**CONSIGNE**
Recopiez le passage du texte sur Jean Ndoumbe Oumar entre « Un fils du Cameroun » et « jusqu’à sa mort. », bornes incluses.

Jean Ndoumbe Oumar (1911-1963)L’une des premières curiosités de la ville de Ngaoundéré pour un néophyte est le nom du stade municipal, baptisé «Stade Ndoumbe Oumar », un mélange atypique de noms qui évoquent à la fois la plaine côtière au sud et le septentrion islamisé au nord. C’est alors que l’on apprend à découvrir cet homme qui a profondément marqué la vie sociale et politique de sa localité dans un contexte marqué par le démantèlement de l’appareil administratif colonial et l’émergence des acteurs autochtones.

Un fils du Cameroun d’origine mbum

Né vers 1911, Jean Ndoumbe est le fils d’un ancien soldat de l’armée allemande. Les sources sont contradictoires sur son lieu de naissance. On le dit tantôt né à Bamenda, tantôt à Fernando Pô, sinon à Douala. Tout aussi contradictoires sont les histoires sur l’origine de son nom. Son père aurait été un fervent admirateur du Prince Ndoumbe Douala Manga Bell selon certains. Il aurait eu un ami nommé Ndoumbe selon d’autres. La seule certitude est que Jean Ndoumbe est né loin de son Adamaoua d’origine, et que son nom est la preuve de la vision cosmopolite de son père, qui résidera d’ailleurs à Douala jusqu’à sa mort.

Jean et son frère Haman rentrent donc Ngaoundéré et sont inscrits à l’école de Tizon d’où Jean sortira avec un CEPE avant de rejoindre l’administration coloniale en 1933 en qualité d’interprète. Affecté à Ngaoundéré en 1941, il se met à y gravir les échelons sous le regard bienveillant des administrateurs qui louent unanimement son caractère et son intelligence. Ce qui lui vaudra une désignation comme maire de la commune urbaine de Ngaoundéré en 1958. Il devient ainsi le tout premier maire autochtone à la tête d’une mairie, en même temps que André Fouda à Yaoundé. Un scandale dans la ville.

**DONNÉES FOURNIES**
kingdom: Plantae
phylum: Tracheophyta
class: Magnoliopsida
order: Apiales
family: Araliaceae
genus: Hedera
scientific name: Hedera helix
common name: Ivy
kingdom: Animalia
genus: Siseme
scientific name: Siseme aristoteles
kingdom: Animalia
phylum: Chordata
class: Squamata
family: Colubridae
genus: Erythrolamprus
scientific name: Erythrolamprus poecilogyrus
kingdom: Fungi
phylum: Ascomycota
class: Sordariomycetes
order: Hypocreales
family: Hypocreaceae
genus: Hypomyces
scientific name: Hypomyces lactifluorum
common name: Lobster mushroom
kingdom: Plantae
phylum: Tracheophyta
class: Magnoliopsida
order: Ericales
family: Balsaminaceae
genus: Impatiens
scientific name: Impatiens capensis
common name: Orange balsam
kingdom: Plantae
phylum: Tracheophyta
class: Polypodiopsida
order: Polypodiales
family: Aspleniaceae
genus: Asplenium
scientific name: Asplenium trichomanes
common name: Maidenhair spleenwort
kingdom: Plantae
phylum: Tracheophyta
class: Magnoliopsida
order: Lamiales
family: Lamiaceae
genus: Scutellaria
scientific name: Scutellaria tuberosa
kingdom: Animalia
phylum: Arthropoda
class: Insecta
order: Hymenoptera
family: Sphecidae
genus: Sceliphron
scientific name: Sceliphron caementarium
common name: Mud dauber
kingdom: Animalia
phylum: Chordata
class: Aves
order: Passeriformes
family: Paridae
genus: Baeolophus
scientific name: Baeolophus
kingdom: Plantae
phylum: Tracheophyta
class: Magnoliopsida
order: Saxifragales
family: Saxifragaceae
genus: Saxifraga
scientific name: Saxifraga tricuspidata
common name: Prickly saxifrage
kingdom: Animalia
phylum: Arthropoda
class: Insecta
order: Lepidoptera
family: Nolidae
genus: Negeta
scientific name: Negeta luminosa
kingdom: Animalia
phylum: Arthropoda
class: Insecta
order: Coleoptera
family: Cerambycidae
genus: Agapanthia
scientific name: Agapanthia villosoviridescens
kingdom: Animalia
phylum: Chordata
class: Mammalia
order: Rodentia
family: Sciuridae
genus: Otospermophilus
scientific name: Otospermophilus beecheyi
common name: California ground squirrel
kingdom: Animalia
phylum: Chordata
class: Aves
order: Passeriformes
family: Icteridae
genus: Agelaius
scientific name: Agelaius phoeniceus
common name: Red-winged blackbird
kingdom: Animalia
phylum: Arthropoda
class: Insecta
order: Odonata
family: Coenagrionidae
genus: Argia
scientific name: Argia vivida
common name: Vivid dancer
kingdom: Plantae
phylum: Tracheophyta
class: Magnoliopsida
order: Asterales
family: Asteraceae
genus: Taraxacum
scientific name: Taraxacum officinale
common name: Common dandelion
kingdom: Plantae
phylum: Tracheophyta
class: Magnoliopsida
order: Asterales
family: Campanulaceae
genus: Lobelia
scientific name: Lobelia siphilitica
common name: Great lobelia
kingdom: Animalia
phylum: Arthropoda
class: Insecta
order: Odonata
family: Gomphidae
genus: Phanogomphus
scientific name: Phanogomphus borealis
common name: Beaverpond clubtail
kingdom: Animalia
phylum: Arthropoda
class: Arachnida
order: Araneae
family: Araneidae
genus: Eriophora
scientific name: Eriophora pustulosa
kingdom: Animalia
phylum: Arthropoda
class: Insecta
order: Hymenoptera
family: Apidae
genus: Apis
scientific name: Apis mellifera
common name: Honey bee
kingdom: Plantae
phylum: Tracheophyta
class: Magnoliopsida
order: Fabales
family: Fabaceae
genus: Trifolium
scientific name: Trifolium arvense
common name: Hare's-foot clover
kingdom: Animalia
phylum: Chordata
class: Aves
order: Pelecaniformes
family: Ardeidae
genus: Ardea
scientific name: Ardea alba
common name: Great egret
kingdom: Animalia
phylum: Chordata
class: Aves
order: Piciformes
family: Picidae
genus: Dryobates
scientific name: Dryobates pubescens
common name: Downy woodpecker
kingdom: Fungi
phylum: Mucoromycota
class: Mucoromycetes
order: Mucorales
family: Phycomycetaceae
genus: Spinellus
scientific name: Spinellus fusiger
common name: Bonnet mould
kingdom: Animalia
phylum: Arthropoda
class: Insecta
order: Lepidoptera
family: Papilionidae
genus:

**RÉPONSE RÉDIGÉE**
Un fils du Cameroun d’origine mbum

Né vers 1911, Jean Ndoumbe est le fils d’un ancien soldat de l’armée allemande. Les sources sont contradictoires sur son lieu de naissance. On le dit tantôt né à Bamenda, tantôt à Fernando Pô, sinon à Douala. Tout aussi contradictoires sont les histoires sur l’origine de son nom. Son père aurait été un fervent admirateur du Prince Ndoumbe Douala Manga Bell selon certains. Il aurait eu un ami nommé Ndoumbe selon d’autres. La seule certitude est que Jean Ndoumbe est né loin de son Adamaoua d’origine, et que son nom est la preuve de la vision cosmopolite de son père, qui résidera d’ailleurs à Douala jusqu’à sa mort.